Faculty: Drs. Guillermo Severiche, Jacqueline Herranz-Brooks
Social Justice and Language Learning for Specific Purposes
Project Overview: This proposal aims to provide tools and encourage colleagues at Fordham, more particularly in the Languages and Cultures Department, to define new lines of teaching practices and approaches based on LSP (Language for Specific Purposes) and Community-Engaged Learning (CEL) for current and new classes. According to linguist Henry Widdowson, LSP courses are those in which the methodology, the content, the objectives, the materials, the teaching, and the assessment practices all stem from specific, target language uses based on an identified set of specialized needs and in contact with specific communities. Common examples of LSP include courses like Japanese for Business, Spanish for Medicine, Chinese for Tourism, or German for Law and Government. In each of these cases, the content and focus of the language instruction is narrowed to a specific and local context or even a particular subset of tasks and skills. This proposal consists of a series of roundtables with educators and community leaders to discuss possible ways to integrate LSP with CEL and how these approaches can enrich Fordham language courses.

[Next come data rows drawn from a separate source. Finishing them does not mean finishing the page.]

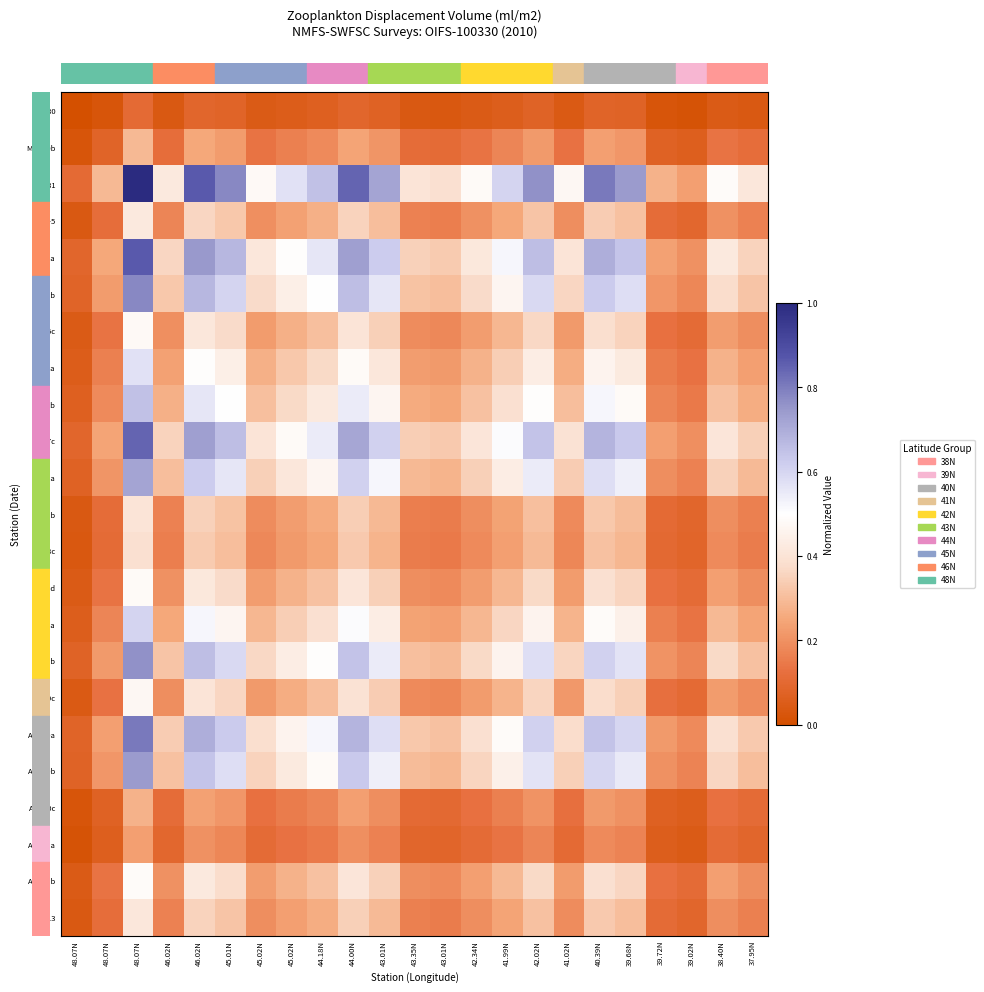

What is the total value across all series at 46.02N?

5.3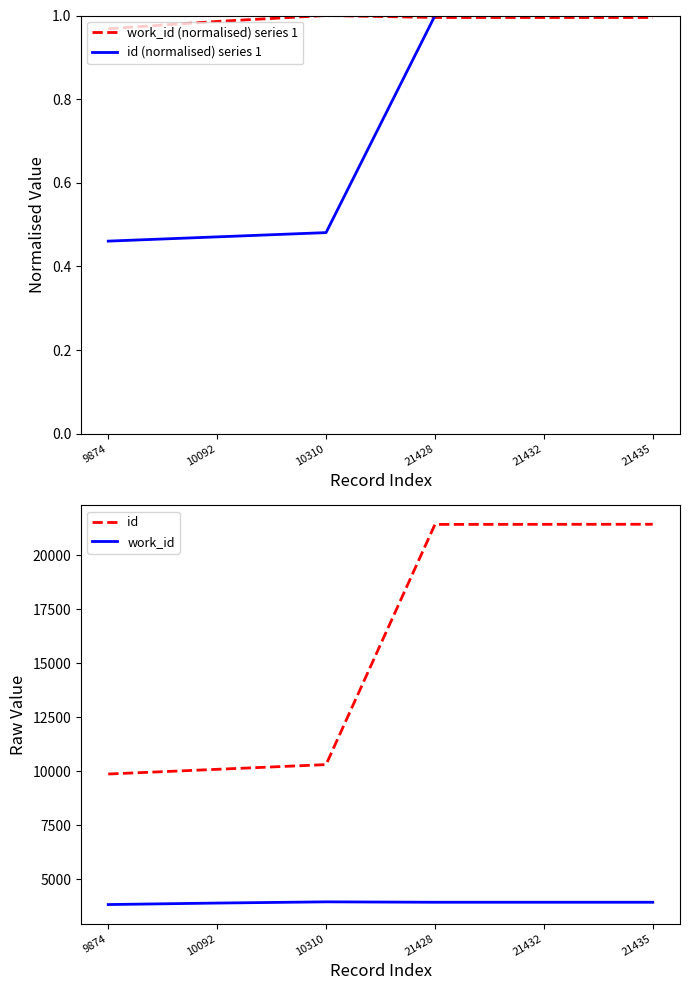

What is the difference between the work_id values at 10092 and 21428?

37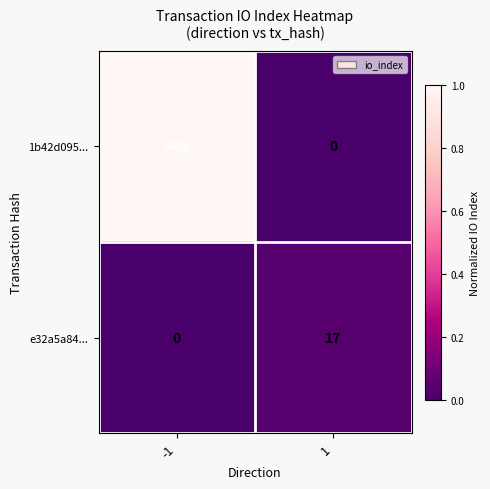

List the series in order of their overall mean, highest first.

1b42d095..., e32a5a84...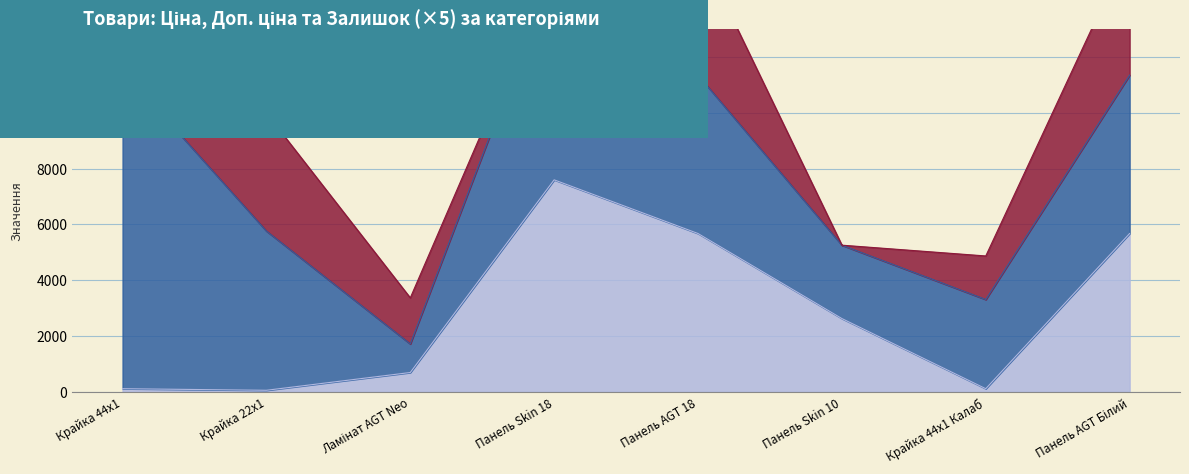

Reading left to right, list all the values displayed in this chart.

Ціна: 114.1	57.0	693.7	7596.5	5673.8	2627.5	114.1	5673.8
Доп. ціна: 11410.0	5705.0	1024.6	7596.5	5673.8	2628.0	3195.0	5673.8
Залишок: 260.0	845.0	330.0	20.0	916.0	0.0	312.0	916.0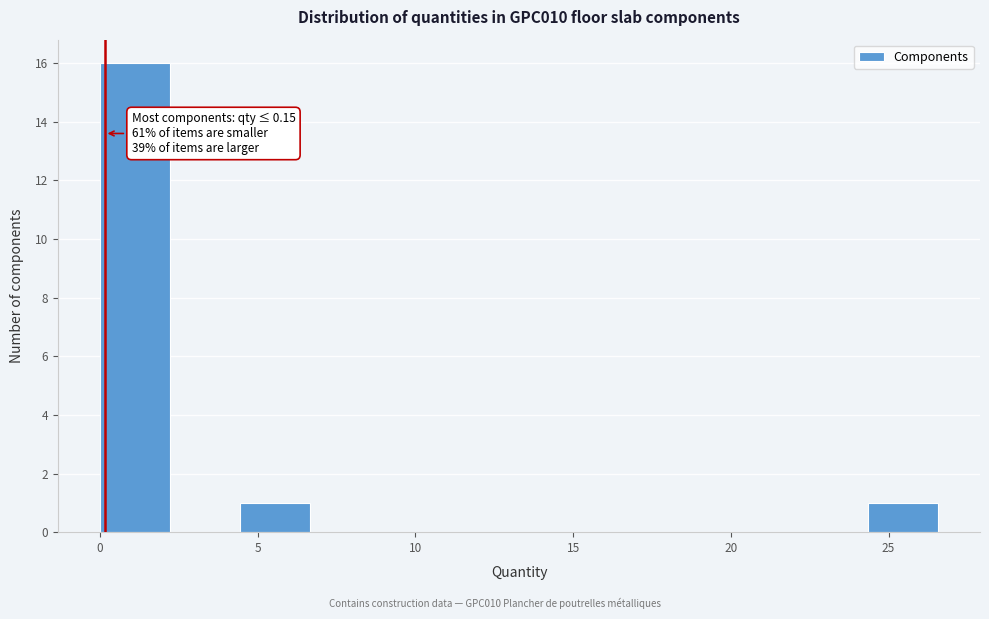

Over which range of the x-axis is the bar tallest?

0.0 to 2.0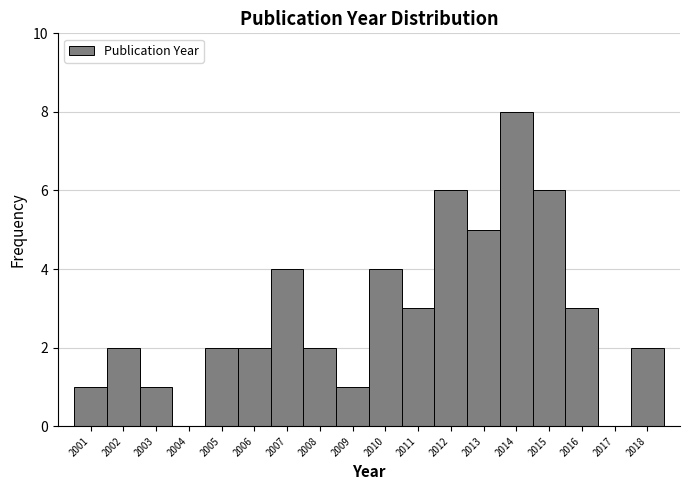

Reading left to right, transcribe this chart: for each bar, give the range it covers on the x-axis and its height. The values are not printed on the chart, so give them approximately, as read against the axis.

2000.5 to 2001.5: 1
2001.5 to 2002.5: 2
2002.5 to 2003.5: 1
2003.5 to 2004.5: 0
2004.5 to 2005.5: 2
2005.5 to 2006.5: 2
2006.5 to 2007.5: 4
2007.5 to 2008.5: 2
2008.5 to 2009.5: 1
2009.5 to 2010.5: 4
2010.5 to 2011.5: 3
2011.5 to 2012.5: 6
2012.5 to 2013.5: 5
2013.5 to 2014.5: 8
2014.5 to 2015.5: 6
2015.5 to 2016.5: 3
2016.5 to 2017.5: 0
2017.5 to 2018.5: 2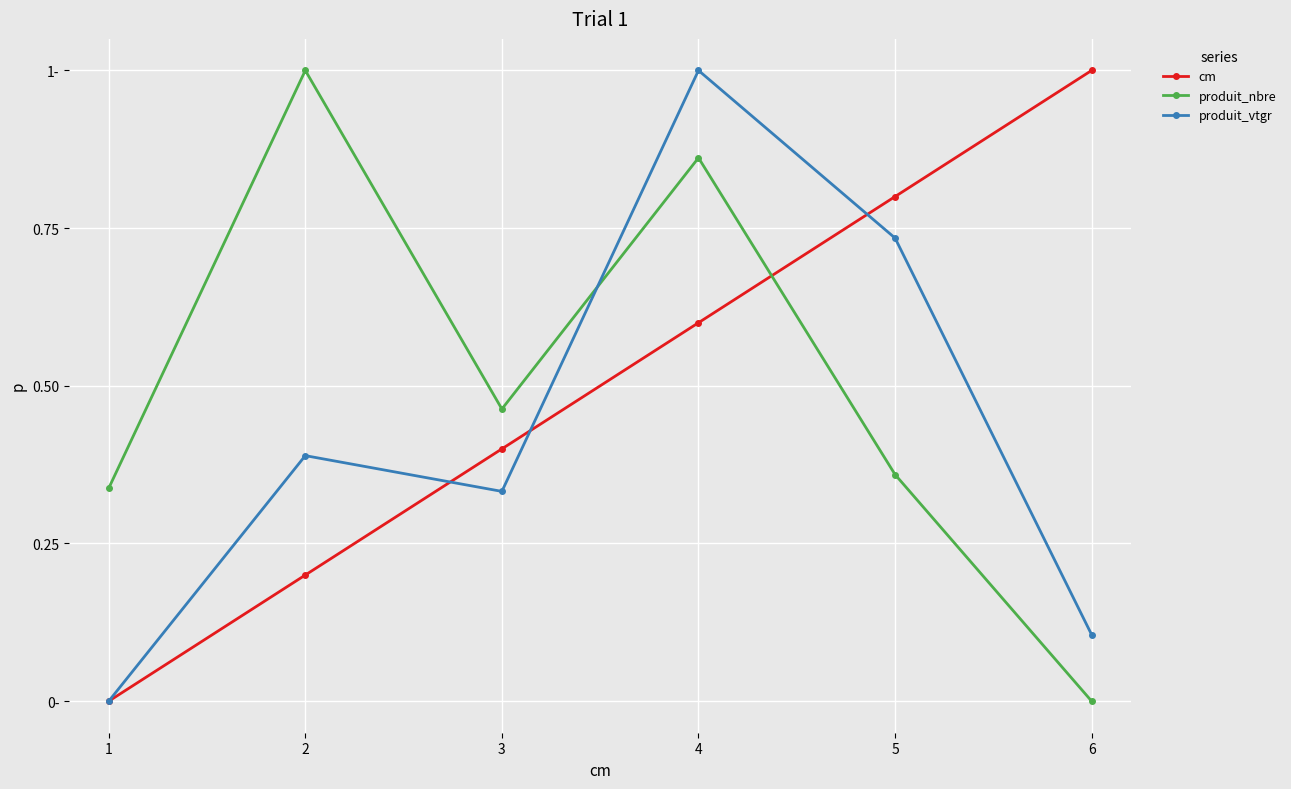

The produit_vtgr series shows 0.3 at 5. True or false?

False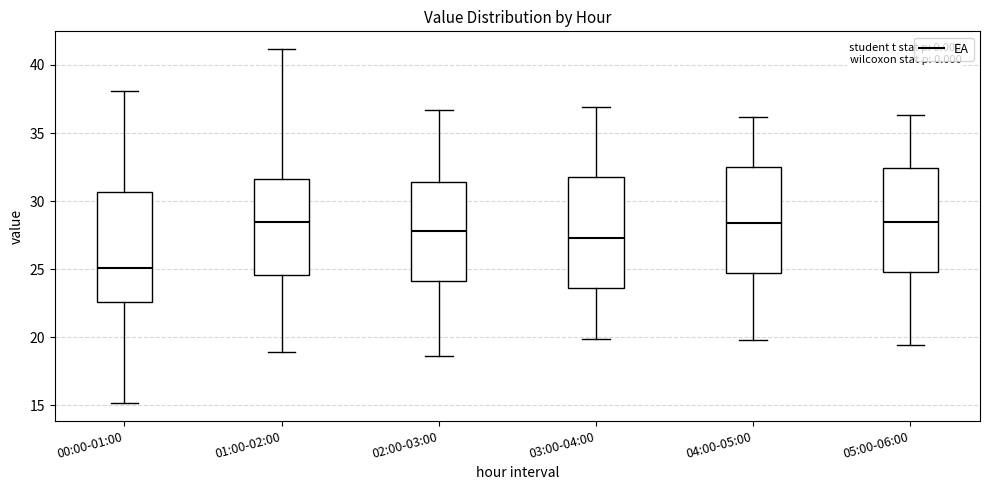

Where does the upper whisker of the box for 01:00-02:00 end on the y-axis? The values are not printed on the chart, so give them approximately, as read against the axis.

41.0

Faculty: Dr. Phillip Smith
Black Education: Faith, Race and Educational Equity (BE: FREE)
Project Overview: This project examines how Fordham Graduate School of Education (GSE) faculty and student participation in one or more BE: FREE Black Educational Leader Speaker Programs affects how they describe and experience the nature of Black educational leadership, community engaged learning, and community. This Faculty-led Initiative project, programmed from July 2024 to July 2025, makes a pathway for critical conversations, community engaged learning, nuanced understanding, and further research on Black educational leadership and the intersection of faith, race, and educational equity in the community.